▶ [Your task]: Look through the lines below and extract any with the word "wrist".

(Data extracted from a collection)
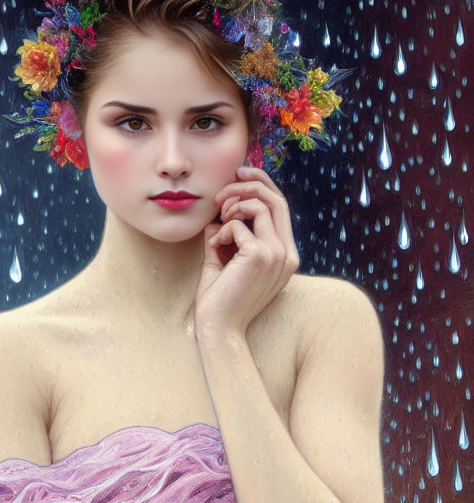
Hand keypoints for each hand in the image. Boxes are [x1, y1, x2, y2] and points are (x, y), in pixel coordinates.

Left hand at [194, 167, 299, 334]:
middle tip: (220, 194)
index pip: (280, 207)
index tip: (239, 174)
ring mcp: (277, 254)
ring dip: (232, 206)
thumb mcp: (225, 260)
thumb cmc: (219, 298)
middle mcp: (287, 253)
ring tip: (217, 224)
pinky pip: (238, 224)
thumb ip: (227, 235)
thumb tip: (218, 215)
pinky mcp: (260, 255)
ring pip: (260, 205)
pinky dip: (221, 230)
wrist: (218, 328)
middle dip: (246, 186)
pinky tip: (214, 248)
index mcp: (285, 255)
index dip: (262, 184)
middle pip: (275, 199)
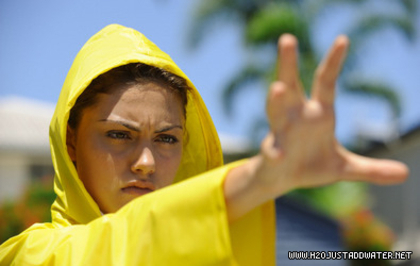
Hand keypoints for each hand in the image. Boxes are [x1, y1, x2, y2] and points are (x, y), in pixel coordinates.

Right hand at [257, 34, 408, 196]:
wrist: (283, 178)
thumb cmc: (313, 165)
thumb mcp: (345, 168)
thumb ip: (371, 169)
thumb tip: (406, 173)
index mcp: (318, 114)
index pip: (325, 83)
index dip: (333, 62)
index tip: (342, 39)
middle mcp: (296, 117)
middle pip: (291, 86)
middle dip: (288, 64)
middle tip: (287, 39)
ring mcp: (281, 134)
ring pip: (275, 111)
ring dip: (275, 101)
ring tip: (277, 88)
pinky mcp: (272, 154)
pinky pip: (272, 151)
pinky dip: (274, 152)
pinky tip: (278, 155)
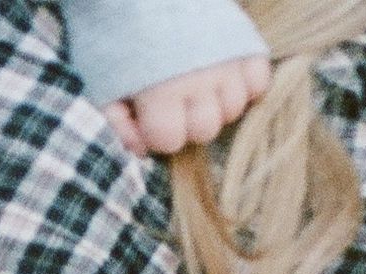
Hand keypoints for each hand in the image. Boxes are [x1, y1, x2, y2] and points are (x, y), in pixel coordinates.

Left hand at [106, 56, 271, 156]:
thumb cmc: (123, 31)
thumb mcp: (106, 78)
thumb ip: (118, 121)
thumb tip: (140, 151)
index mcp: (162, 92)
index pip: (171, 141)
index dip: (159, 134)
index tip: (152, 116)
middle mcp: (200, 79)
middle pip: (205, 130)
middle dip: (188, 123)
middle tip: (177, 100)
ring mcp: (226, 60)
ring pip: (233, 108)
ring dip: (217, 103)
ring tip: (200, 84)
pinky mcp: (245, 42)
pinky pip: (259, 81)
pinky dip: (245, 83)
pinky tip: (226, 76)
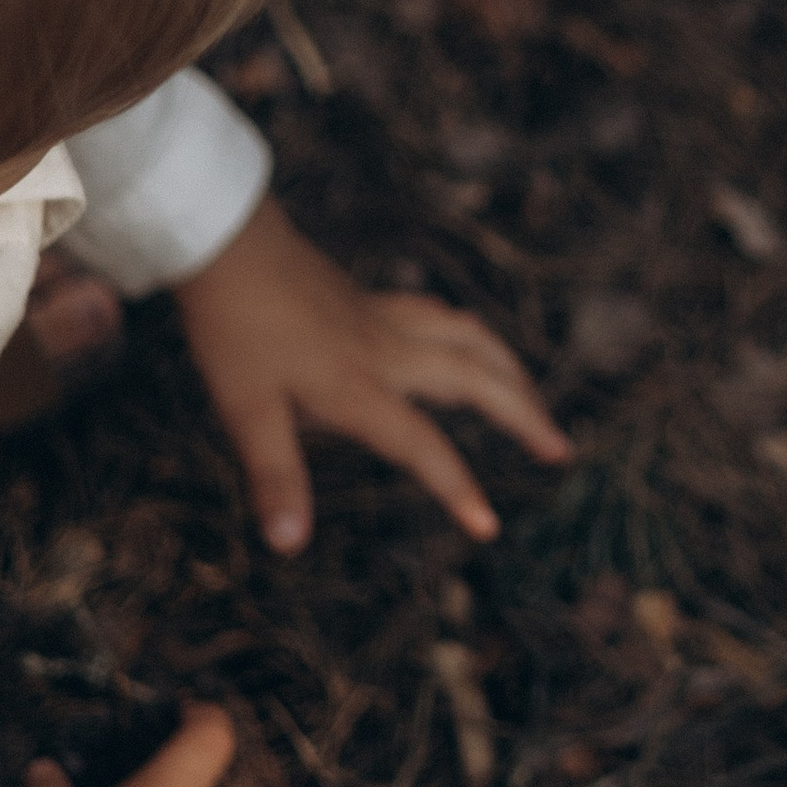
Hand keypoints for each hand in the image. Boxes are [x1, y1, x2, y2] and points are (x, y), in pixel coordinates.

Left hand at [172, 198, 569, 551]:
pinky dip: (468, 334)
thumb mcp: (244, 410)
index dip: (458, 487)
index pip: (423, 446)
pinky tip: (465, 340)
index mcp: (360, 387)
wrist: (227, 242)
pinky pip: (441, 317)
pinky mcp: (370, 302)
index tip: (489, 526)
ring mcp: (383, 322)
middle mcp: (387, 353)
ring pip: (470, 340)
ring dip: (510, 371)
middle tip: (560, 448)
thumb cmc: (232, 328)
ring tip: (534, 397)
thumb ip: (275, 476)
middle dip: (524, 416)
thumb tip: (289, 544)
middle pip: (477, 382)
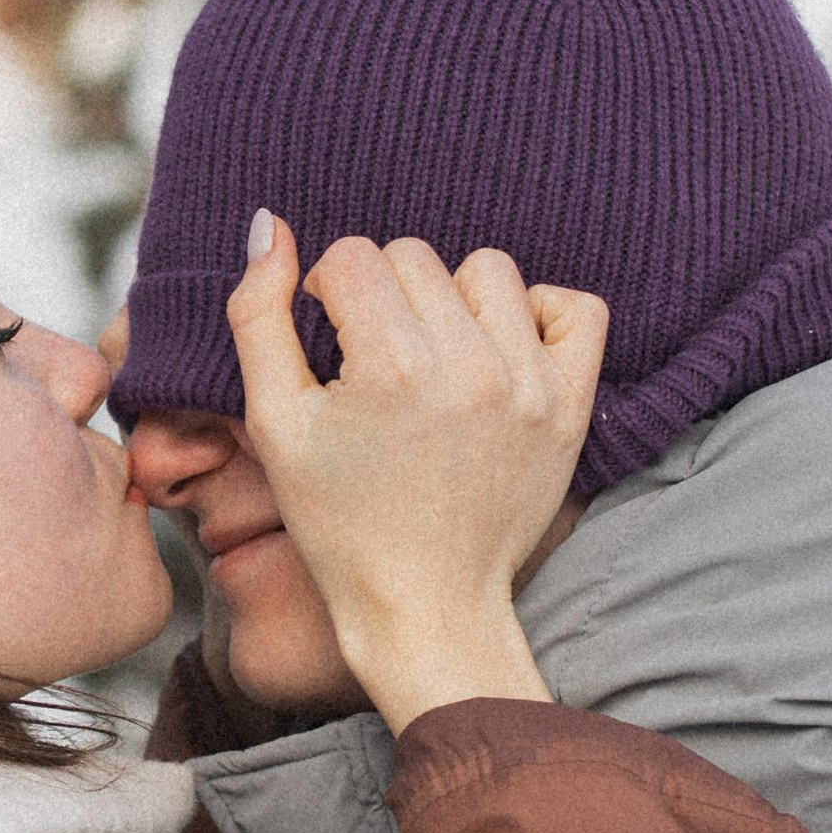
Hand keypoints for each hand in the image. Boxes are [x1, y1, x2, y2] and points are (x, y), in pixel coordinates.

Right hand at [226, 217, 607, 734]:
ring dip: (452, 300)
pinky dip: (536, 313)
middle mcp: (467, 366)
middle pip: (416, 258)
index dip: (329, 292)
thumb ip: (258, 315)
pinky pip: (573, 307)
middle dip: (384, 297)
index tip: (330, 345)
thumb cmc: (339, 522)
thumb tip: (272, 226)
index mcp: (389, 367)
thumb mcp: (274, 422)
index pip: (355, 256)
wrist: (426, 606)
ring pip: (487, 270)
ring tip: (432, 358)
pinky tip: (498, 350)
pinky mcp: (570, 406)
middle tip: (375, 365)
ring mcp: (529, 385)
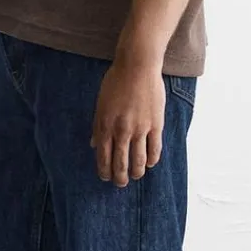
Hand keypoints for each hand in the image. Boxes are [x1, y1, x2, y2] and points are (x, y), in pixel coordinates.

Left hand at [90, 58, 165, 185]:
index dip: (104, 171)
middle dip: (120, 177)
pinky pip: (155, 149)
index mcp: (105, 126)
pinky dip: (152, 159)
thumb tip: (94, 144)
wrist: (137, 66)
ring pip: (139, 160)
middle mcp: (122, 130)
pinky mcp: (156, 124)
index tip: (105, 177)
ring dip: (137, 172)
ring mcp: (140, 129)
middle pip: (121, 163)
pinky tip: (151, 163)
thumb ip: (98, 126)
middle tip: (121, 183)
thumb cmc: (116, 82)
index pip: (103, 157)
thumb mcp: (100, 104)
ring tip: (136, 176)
...
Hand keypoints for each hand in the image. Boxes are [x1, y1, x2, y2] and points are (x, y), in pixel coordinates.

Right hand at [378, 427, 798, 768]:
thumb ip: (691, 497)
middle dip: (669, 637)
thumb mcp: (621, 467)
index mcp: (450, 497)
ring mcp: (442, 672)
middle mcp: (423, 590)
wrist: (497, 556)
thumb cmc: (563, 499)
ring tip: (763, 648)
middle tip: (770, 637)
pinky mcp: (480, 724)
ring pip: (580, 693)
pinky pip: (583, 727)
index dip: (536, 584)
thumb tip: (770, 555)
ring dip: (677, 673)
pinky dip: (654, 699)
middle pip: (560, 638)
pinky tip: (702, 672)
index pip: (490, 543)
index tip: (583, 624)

▶ [Task output]:
wrist: (218, 328)
wrist: (283, 178)
wrist: (227, 242)
wrist: (426, 606)
wrist: (137, 66)
wrist: (497, 556)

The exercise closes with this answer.